** Reading passage **
§
# Preprocessing and embedding
This file includes code which classifies text chunks as (Austen, Kafka, Sturluson, God and Dostoyevsky).
The training data is text chunks from their respective works 'Pride and predjudice', 'King James Bible', 'The trial', 'Heimskringla' and 'Crime and punishment'. We obtain the texts from the Gutenberg Project.

## Importing the data

In [1]:
# Imports
import numpy as np
import pandas as pd
import matplotlib.pyplot as plt
import os

In [2]:
# Importing the transformer
from sentence_transformers import SentenceTransformer
model_name = "mixedbread-ai/mxbai-embed-large-v1" 
"""
Change the default model here. To save the model locally, replace the path with your path and run this module.
At the end of your path, add the name of the folder you want create for the model, eg. ".../local_model"
When you have downloaded the model, uncomment model_name = path to use the stored model.
"""
# path = "C:/Users/jonas/OneDrive/Dokumenter/Python Scripts/embed/local_model_sentence_transformers" # (example path / for my convenience)
# model_name = path # Uncomment this line once you have downloaded the model.
model = SentenceTransformer(model_name)

  from tqdm.autonotebook import tqdm, trange


In [24]:
# Helpers
def preprocessing(filepath, text, end=False):
    if 'austen' in filepath:
        start = text.find("Chapter I.]")
        # potential other preprocessing

    elif 'dostoyevsky' in filepath:
        start = text.find("CHAPTER I")

    elif 'god' in filepath:
        start = text.find("1:1")
§
** Record set **
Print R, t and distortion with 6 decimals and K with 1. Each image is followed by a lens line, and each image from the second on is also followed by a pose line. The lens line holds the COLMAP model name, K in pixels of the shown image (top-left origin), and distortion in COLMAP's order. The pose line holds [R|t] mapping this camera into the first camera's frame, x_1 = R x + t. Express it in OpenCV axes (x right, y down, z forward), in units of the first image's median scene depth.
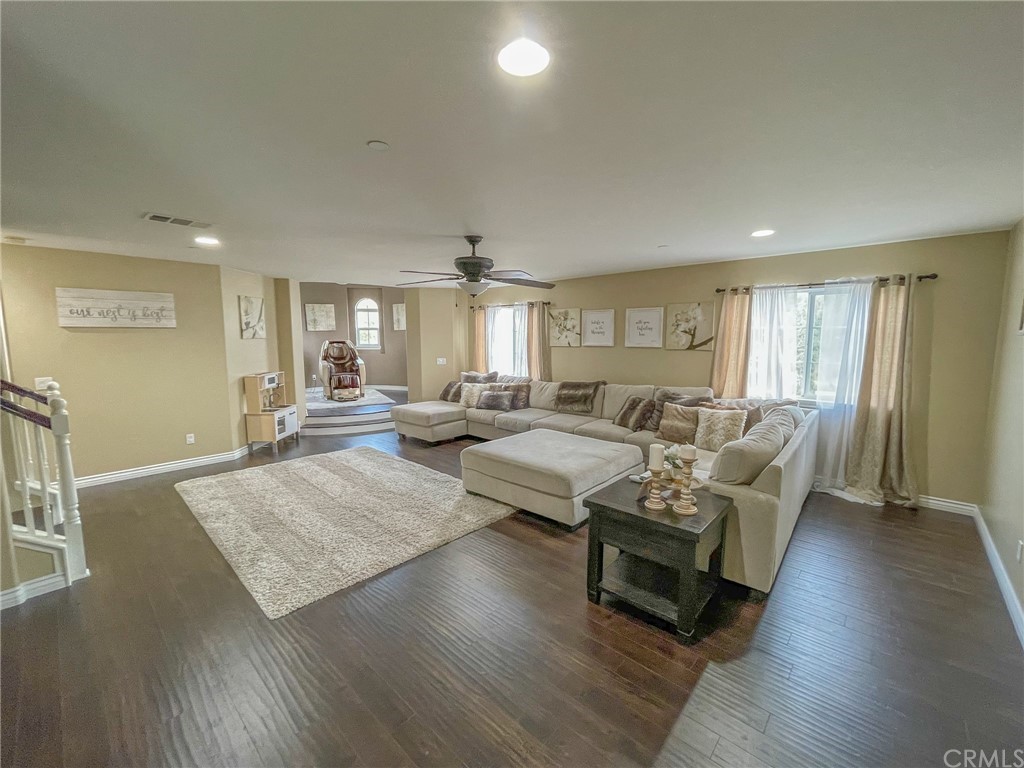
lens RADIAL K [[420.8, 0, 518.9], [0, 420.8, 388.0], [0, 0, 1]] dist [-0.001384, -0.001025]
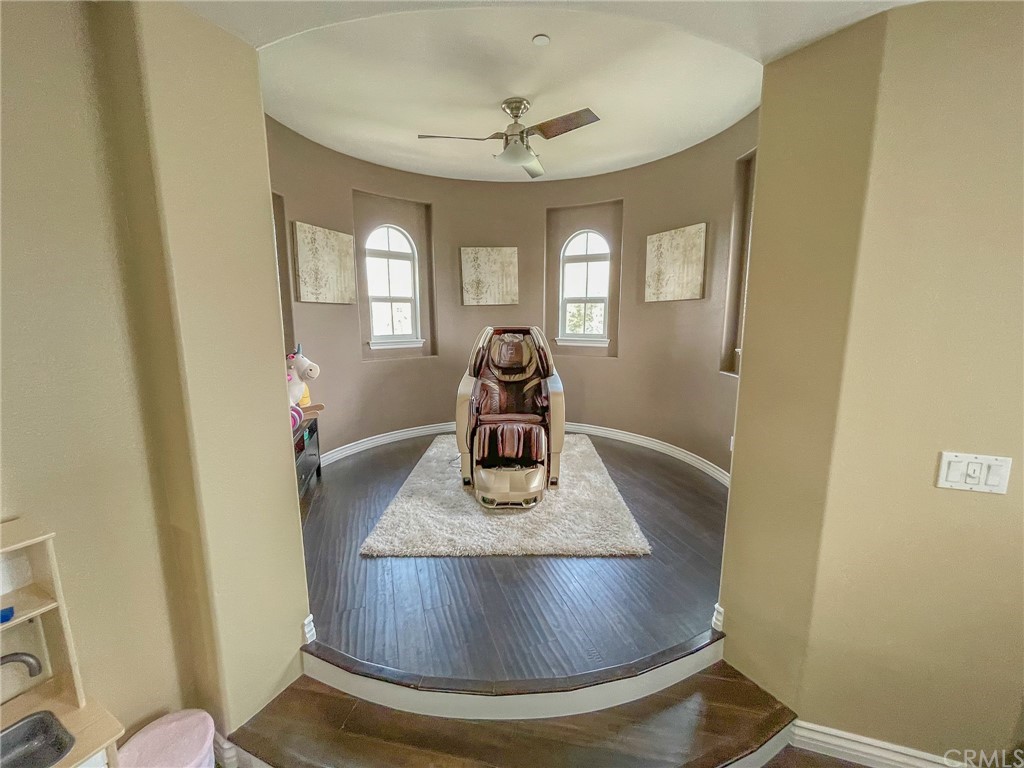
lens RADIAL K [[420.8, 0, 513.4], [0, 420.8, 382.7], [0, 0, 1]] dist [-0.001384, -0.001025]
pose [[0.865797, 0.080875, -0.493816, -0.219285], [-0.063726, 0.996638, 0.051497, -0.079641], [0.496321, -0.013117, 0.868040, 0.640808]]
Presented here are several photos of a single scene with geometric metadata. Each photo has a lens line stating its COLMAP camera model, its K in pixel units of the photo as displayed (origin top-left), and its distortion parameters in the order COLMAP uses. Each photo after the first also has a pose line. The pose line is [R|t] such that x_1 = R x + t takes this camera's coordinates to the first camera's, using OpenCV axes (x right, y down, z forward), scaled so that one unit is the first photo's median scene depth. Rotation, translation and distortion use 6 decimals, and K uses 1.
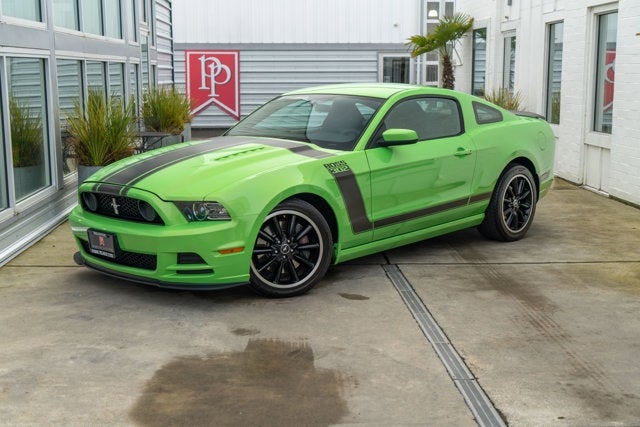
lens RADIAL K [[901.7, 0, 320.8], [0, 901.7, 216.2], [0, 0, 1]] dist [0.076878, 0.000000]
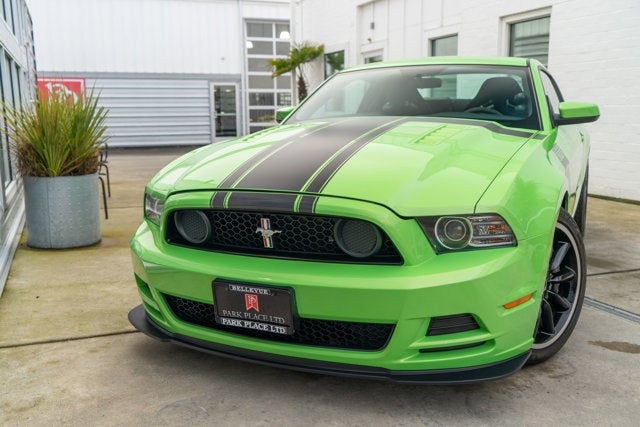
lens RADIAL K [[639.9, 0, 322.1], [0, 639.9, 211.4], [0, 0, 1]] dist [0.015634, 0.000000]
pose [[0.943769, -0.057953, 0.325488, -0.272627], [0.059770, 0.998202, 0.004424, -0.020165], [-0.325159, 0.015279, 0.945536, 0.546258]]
§
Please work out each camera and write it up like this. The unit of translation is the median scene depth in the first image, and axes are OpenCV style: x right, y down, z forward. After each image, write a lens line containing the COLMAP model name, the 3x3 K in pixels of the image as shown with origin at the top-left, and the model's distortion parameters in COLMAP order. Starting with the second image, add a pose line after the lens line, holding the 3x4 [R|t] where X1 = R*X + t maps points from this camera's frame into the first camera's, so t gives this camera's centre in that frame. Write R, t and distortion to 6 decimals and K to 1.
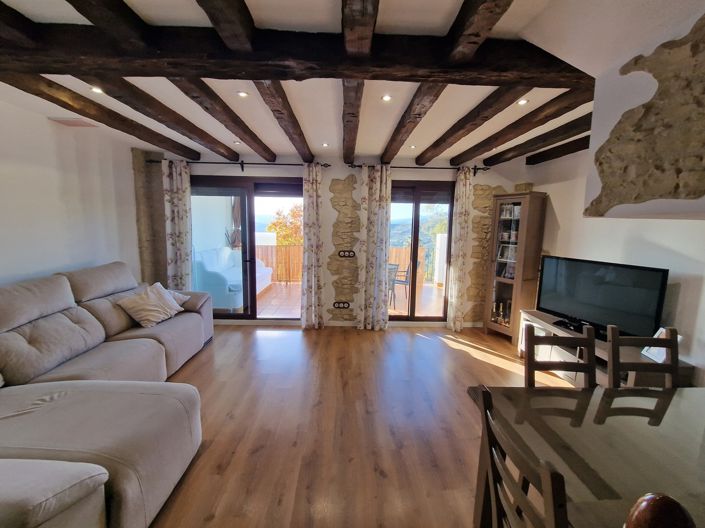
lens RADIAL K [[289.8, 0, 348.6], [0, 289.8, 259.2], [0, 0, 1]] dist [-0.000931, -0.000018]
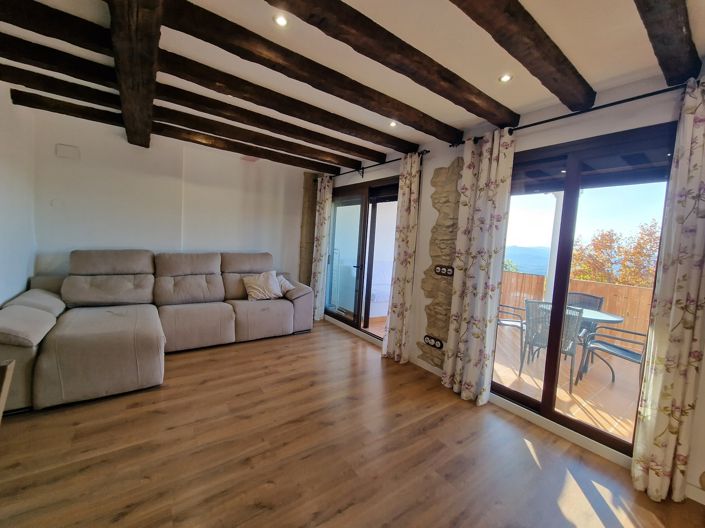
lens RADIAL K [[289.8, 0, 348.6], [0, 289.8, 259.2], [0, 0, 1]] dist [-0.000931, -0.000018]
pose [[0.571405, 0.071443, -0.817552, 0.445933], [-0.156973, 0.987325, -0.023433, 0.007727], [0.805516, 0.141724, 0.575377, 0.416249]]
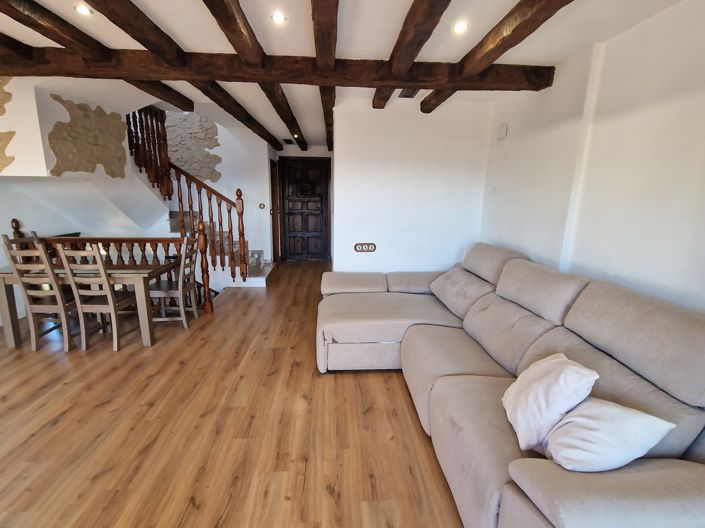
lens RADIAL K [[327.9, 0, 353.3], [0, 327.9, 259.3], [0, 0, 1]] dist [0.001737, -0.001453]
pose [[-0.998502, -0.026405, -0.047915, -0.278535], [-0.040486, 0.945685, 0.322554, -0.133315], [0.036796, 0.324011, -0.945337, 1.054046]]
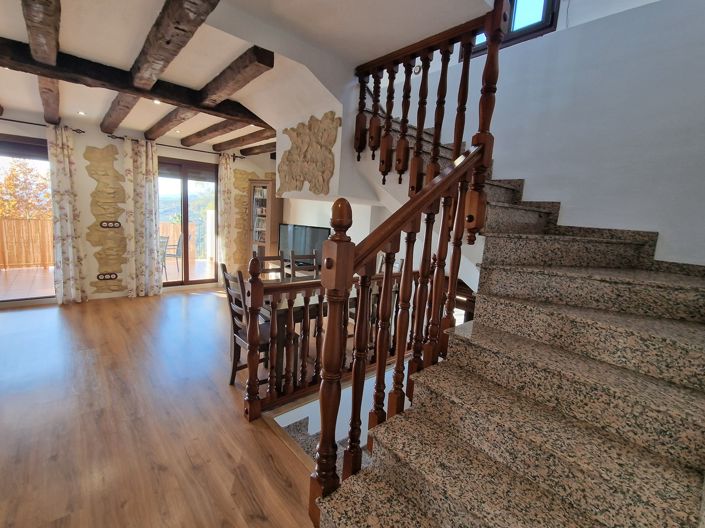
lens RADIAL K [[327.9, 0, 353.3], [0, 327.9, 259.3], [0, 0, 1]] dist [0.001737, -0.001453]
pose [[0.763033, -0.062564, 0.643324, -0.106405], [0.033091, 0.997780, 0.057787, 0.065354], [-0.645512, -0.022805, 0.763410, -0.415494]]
§
** Apply what you read **
1. In the preprocessing notebook, why should the statement model_name = path be uncommented once the model has been downloaded? Answer in one to three sentences.
2. Return the part of the preprocessing notebook from "At the end of" to "the stored model.", copied word for word.

** Responses for each task **
1. Uncommenting it sets model_name to the local path, so the notebook loads the stored copy of the model. Otherwise it uses the default model name, "mixedbread-ai/mxbai-embed-large-v1".

2.
At the end of your path, add the name of the folder you want create for the model, eg. ".../local_model"
When you have downloaded the model, uncomment model_name = path to use the stored model.